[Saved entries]

◆ ◆ ◆ ◆ ◆ ◆ ◆

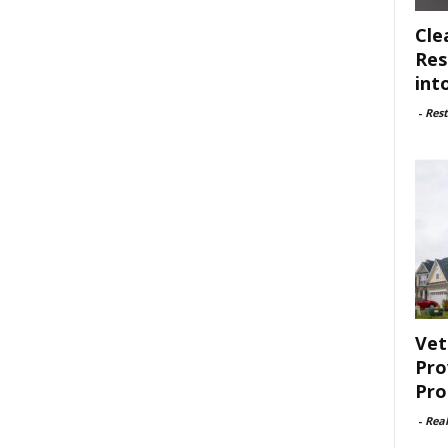
Cle
Res
int
-
Rest
Vet
Pro
Pro
-
Rea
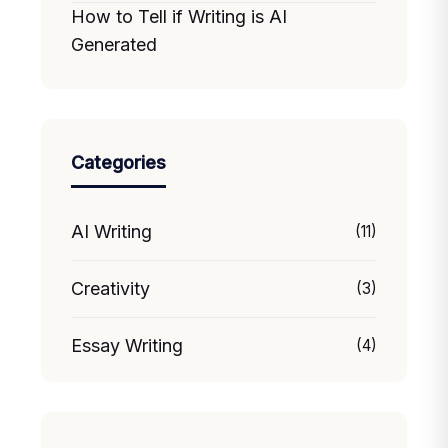
How to Tell if Writing is AI
Generated
Categories
AI Writing
(11)
Creativity
(3)
Essay Writing
(4)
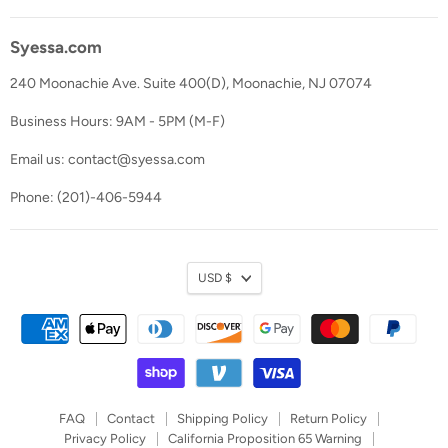
Syessa.com
240 Moonachie Ave. Suite 400(D), Moonachie, NJ 07074
Business Hours: 9AM - 5PM (M-F)
Email us: contact@syessa.com
Phone: (201)-406-5944
Currency
USD $
FAQ
Contact
Shipping Policy
Return Policy
Privacy Policy
California Proposition 65 Warning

◆ ◆ ◆ ◆ ◆ ◆ ◆

**WORK REQUEST:** Write out exactly the lines that run from the one containing "How to Tell if Writing is AI" to the last line of the entries above, both ends kept, pictures left out.

**WRITTEN ANSWER:**
How to Tell if Writing is AI
Generated
Categories
AI Writing
(11)
Creativity
(3)
Essay Writing
(4)
Syessa.com
240 Moonachie Ave. Suite 400(D), Moonachie, NJ 07074
Business Hours: 9AM - 5PM (M-F)
Email us: contact@syessa.com
Phone: (201)-406-5944
Currency
USD $
FAQ
Contact
Shipping Policy
Return Policy
Privacy Policy
California Proposition 65 Warning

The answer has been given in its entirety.